On Gloryhallastoopid (1979), Sir Nose defeats Starchild and turns him into a mule in "Theme From The Black Hole". While gloating over his victory, Sir Nose alludes to multiple songs from Funkentelechy and Clones with taunts like "Where's your flashlight? Where's your bop gun? Where's the Doctor (Funkenstein), Starchild?".

== Stage show==

By the mid-1970s, Clinton had flooded the market with P-Funk and sought to capitalize by mounting a stage show he called "Mothership Connection", also known as the P-Funk Earth Tour. The stage show employed the techniques of glam rock productions like David Bowie's Diamond Dogs Tour. P-Funk even used KISS' rehearsal hangar in Newburgh, NY to prepare for the tour. One of the recurring highlights of the show was the arrival of the Mothership, a prop designed by Jules Fisher. Casablanca Records underwrote the $200,000 budget for the show, which featured intergalactic outfits and space-age imagery. Clinton viewed the show as an antidote to the "placebo syndrome" of anodyne mass market music.

The film of P-Funk's Halloween 1976 concert at the Houston Summit provides an excellent snapshot of what the Earth Tour production was like. The incantation from "Prelude" from The Clones of Dr. Funkenstein plays in darkness as spotlights illuminate a pyramid with the Eye of Providence at its summit, echoing the official seal of the United States:

Funk upon a time, in the days of the Funkapus, the concept of specially-designed Afronauts capable of funkatizing galaxies was first laid on man-child.
But was later repossessed, and placed among the secrets of the pyramids until a more positive attitude towards this most sacred phenomenon, Clone Funk, could be acquired...

...It would wait, along with its co-inhabitants of kings and pharaohs, like sleeping beauties with a kiss that would release them to multiply in the image of the chosen one: Dr Funkenstein...

The show is loosely structured around preparing the pyramid for the resurrection of the Afronauts, with dim oblations paid by members of the troupe during the first half of the set.

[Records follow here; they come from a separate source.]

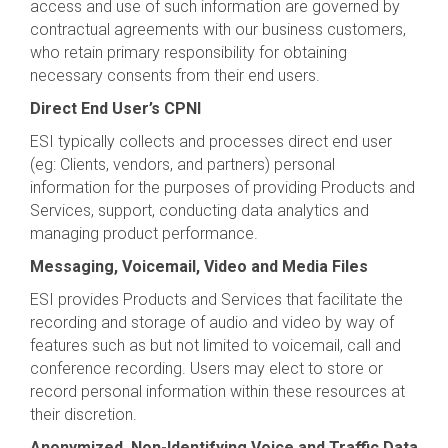
access and use of such information are governed by
contractual agreements with our business customers,
who retain primary responsibility for obtaining
necessary consents from their end users.
Direct End User’s CPNI
ESI typically collects and processes direct end user
(eg: Clients, vendors, and partners) personal
information for the purposes of providing Products and
Services, support, conducting data analytics and
managing product performance.
Messaging, Voicemail, Video and Media Files
ESI provides Products and Services that facilitate the
recording and storage of audio and video by way of
features such as but not limited to voicemail, call and
conference recording. Users may elect to store or
record personal information within these resources at
their discretion.
Anonymized, Non-Identifying Voice and Traffic Data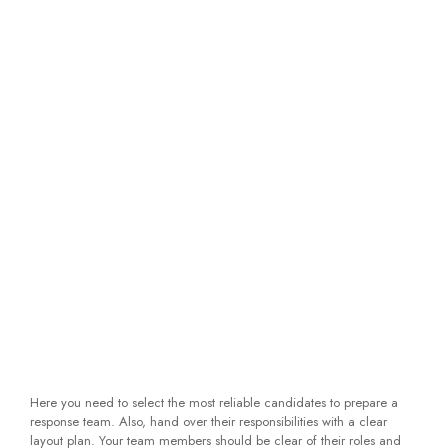
Here you need to select the most reliable candidates to prepare a
response team. Also, hand over their responsibilities with a clear
layout plan. Your team members should be clear of their roles and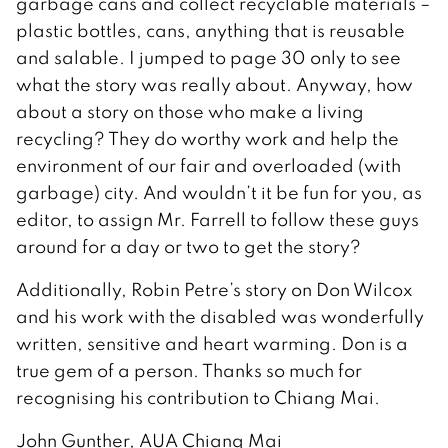
garbage cans and collect recyclable materials –
plastic bottles, cans, anything that is reusable
and salable. I jumped to page 30 only to see
what the story was really about. Anyway, how
about a story on those who make a living
recycling? They do worthy work and help the
environment of our fair and overloaded (with
garbage) city. And wouldn’t it be fun for you, as
editor, to assign Mr. Farrell to follow these guys
around for a day or two to get the story?
Additionally, Robin Petre’s story on Don Wilcox
and his work with the disabled was wonderfully
written, sensitive and heart warming. Don is a
true gem of a person. Thanks so much for
recognising his contribution to Chiang Mai.
John Gunther, AUA Chiang Mai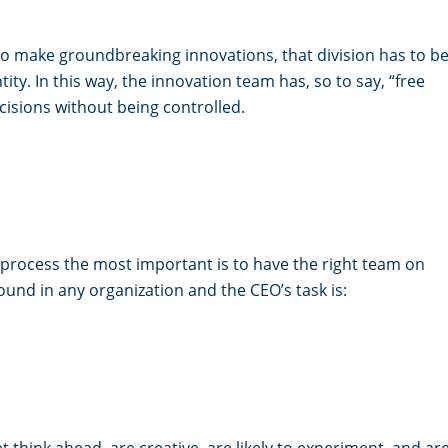
 make groundbreaking innovations, that division has to b
tity. In this way, the innovation team has, so to say, “free
isions without being controlled.
process the most important is to have the right team on
und in any organization and the CEO’s task is:
 think ahead, are creative, are likely to experiment, and ar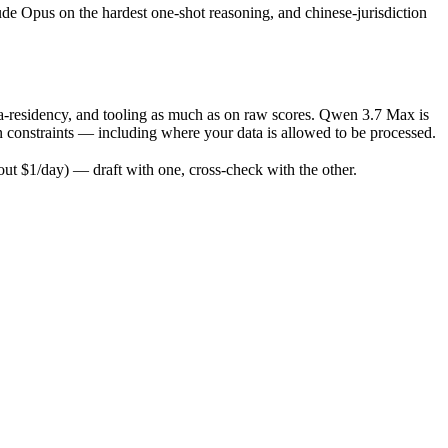
ude Opus on the hardest one-shot reasoning, and chinese-jurisdiction
a-residency, and tooling as much as on raw scores. Qwen 3.7 Max is
n constraints — including where your data is allowed to be processed.
t $1/day) — draft with one, cross-check with the other.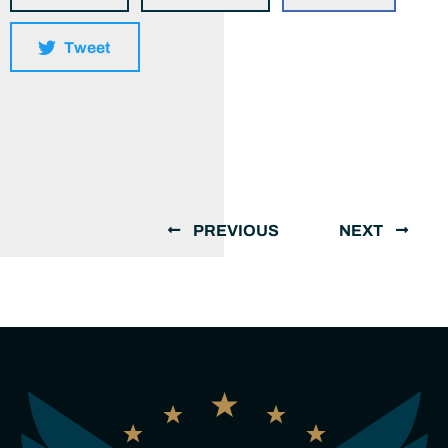
Tweet
PREVIOUS
NEXT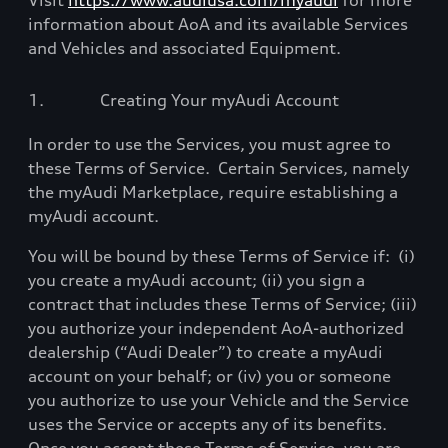
Visit
https://www.audiusa.com/myaudi
for more
information about AoA and its available Services
and Vehicles and associated Equipment.
1.
Creating Your myAudi Account
In order to use the Services, you must agree to
these Terms of Service.
Certain Services, namely
the myAudi Marketplace, require establishing a
myAudi account.
You will be bound by these Terms of Service if:
(i)
you create a myAudi account; (ii) you sign a
contract that includes these Terms of Service; (iii)
you authorize your independent AoA-authorized
dealership (“Audi Dealer”) to create a myAudi
account on your behalf; or (iv) you or someone
you authorize to use your Vehicle and the Service
uses the Service or accepts any of its benefits.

Occasionally, an animated film based on Overton Loyd's album art would be shown during the concerts. The film loosely follows the plot of Funkentelechy Vs. The Placebo Syndrome with Starchild and his Bop Gun facing off against Sir Nose and his Snooze Gun. During the film, band members would encourage the audience to shine their flashlights to help the Mothership return. Concertgoers could purchase customized flashlights as part of the tour's merchandising.

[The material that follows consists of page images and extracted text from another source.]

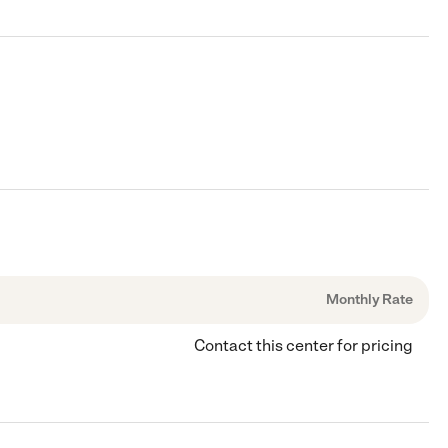
Monthly Rate
Contact this center for pricing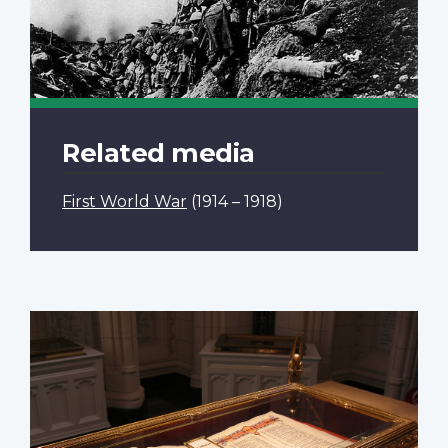
Related media
First World War
(1914 – 1918)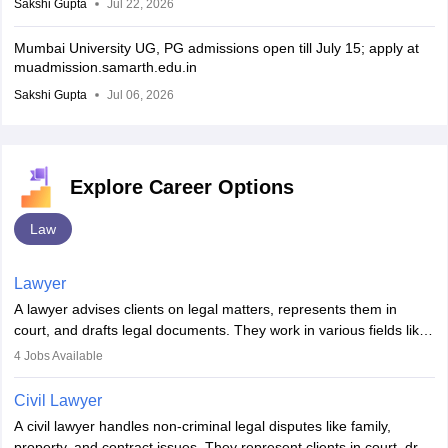
Sakshi Gupta
Jul 22, 2026
Mumbai University UG, PG admissions open till July 15; apply at
muadmission.samarth.edu.in
Sakshi Gupta
Jul 06, 2026
Explore Career Options
Law
Lawyer
A lawyer advises clients on legal matters, represents them in
court, and drafts legal documents. They work in various fields like
criminal, corporate, or family law. Key skills include
4
Jobs Available
communication, research, and analytical thinking. To become a
lawyer in India, one must complete a law degree, clear entrance
Civil Lawyer
exams, register with the Bar Council, and pass the All India Bar
A civil lawyer handles non-criminal legal disputes like family,
Examination.
property, and contract issues. They represent clients in court, draft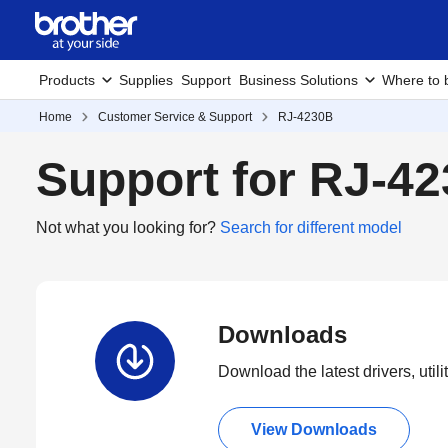
Products
Supplies
Support
Business Solutions
Where to 
Home
Customer Service & Support
RJ-4230B
Support for RJ-4
Not what you looking for?
Search for different model
Downloads
Download the latest drivers, utili
View Downloads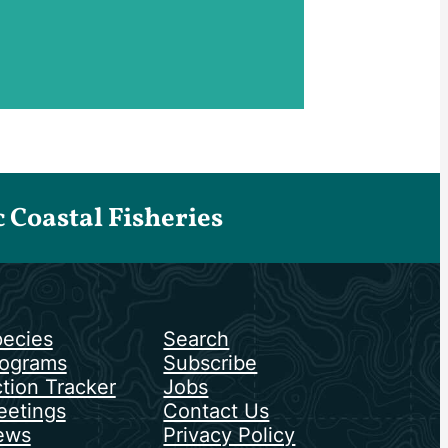
Coastal Fisheries
ecies
Search
ograms
Subscribe
tion Tracker
Jobs
etings
Contact Us
ews
Privacy Policy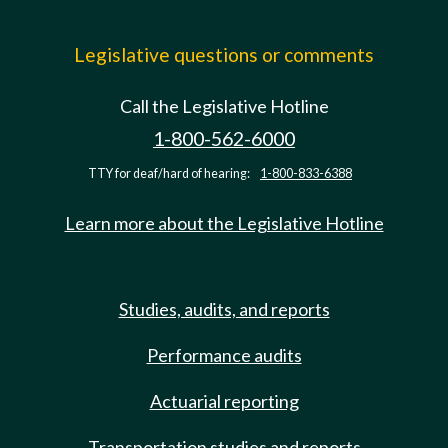
Legislative questions or comments
Call the Legislative Hotline
1-800-562-6000
TTY for deaf/hard of hearing:
1-800-833-6388
Learn more about the Legislative Hotline
Studies, audits, and reports
Performance audits
Actuarial reporting
Transportation studies and reports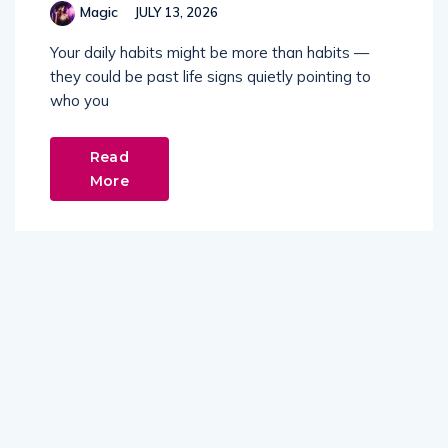
Magic
JULY 13, 2026
Your daily habits might be more than habits —
they could be past life signs quietly pointing to
who you
Read
More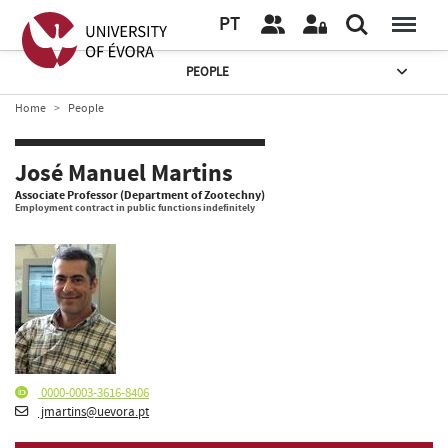
PT
PEOPLE
Home
People
José Manuel Martins
Associate Professor (Department of Zootechny)
Employment contract in public functions indefinitely
0000-0003-3616-8406
jmartins@uevora.pt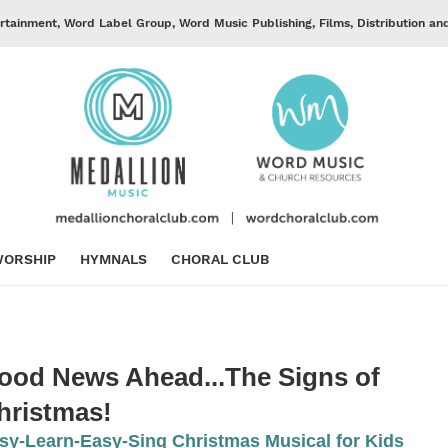
rtainment, Word Label Group, Word Music Publishing, Films, Distribution an
ORSHIP
HYMNALS
CHORAL CLUB
ood News Ahead...The Signs of
hristmas!
sy-Learn-Easy-Sing Christmas Musical for Kids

A half hour later, the band plays "Children of Production" which expands on the clone imagery of "Prelude". The song is sung by the titular "children" who explain that Dr. Funkenstein "forenotioned the shortcomings of your condition" and cloned the children to "blow the cobwebs out your mind". The band launches into "Mothership Connection" which explicitly links back to the concepts of "Prelude" in its introduction, "Citizens of the Universe, Recording Angels, we have returned to claim the pyramids, partying on the Mothership." The band vamps over the closing mantra of the song, "Swing down, sweet chariot. Stop, and let me ride" as guitarist Glenn Goins exhorts the audience to sing along. Other members of the band warn that the mothership will not come if the audience does not do its part. Goins starts to repeatedly wail, "I see the Mothership coming!" as the spaceship finally comes into view, shrouded in smoke and shooting off a fusillade of magnesium sparks.

After the Mothership lands, Clinton appears at the top of a staircase as if he has emerged from the spaceship. He is dressed as Dr. Funkenstein, and the band launches into his titular song where he sings, "...call me the big pill, Dr. Funkenstein, the disco fiend with the monster sound, the cool ghoul with the bump transplant". Dr. Funkenstein proclaims that he is "preoccupied and dedicated to the preservation of the motion of hips", to which the Children of Production reply, "We love to funk you, Funkenstein. Your funk is the best!"

The parody of "Swing Down Sweet Chariot" is in line with so much of P-Funk's work, which relies heavily on appropriation. That this particular song is reworked to herald the arrival of the Mothership, which offers salvation from an unfunky existence, also aligns with the provenance of the song. Like many spirituals, "Swing Down Sweet Chariot" read superficially about deliverance to Heaven on a chariot like Elijah, but it also contained coded messages about escape to the North. By appropriating the song to score the arrival of the Mothership, it becomes a modern-day chariot sent to deliver the audience not back home to Africa, but to Outer Space. Clinton's stage show created a narrative link from the Egyptian pyramids, which often were used to symbolize black pride in a past achievements, to a Utopian vision of existence off-world. P-Funk was telling a tale of once and future greatness to a marginalized audience in a time of intense social upheaval. Their music afforded the black community an alternative to their oppressive environment with tales of the potential for black wealth and power.

== P-Funk mythology in popular culture ==
- The 2004 video game Grand Theft Auto: San Andreas features George Clinton as the Funktipus, the DJ of the in-game funk radio station Bounce FM, which is apparently broadcast from the Party Ship.
- Adult Swim's 2010 animated special Freaknik: The Musical featured psychedelic aliens voiced by George Clinton and Bootsy Collins.
- Playing on the storyline of Mothership Connection, an episode of The Mighty Boosh, "The Legend of Old Gregg" (season 2, episode 5), depicts the Funk as a living, multi-breasted extraterrestrial entity accidentally tossed overboard the Mothership by George Clinton. The episode further contains a sly reference to mythology with offerings of maggot-laced items at the local pub frequented by stodgy local fishermen. Near the episode's end, transformed by milk from the Funk, characters Howard Moon and Vince Noir perform a maritime parody of "Give Up the Funk (Tear the Roof off the Sucker)".
- Filmmaker Yvonne Smith created an animated segment for her documentary, Parliament-Funkadelic: One Nation Under a Groove, featuring a P-Funk mythology-inspired character, "Afronaut." The character was voiced by comedian Eddie Griffin. The documentary first aired on PBS in October 2005 as part of the Independent Lens series.
- In the 2015 episode of Doctor Who, "The Zygon Invasion," the Doctor refers to himself as 'Doctor Funkenstein'.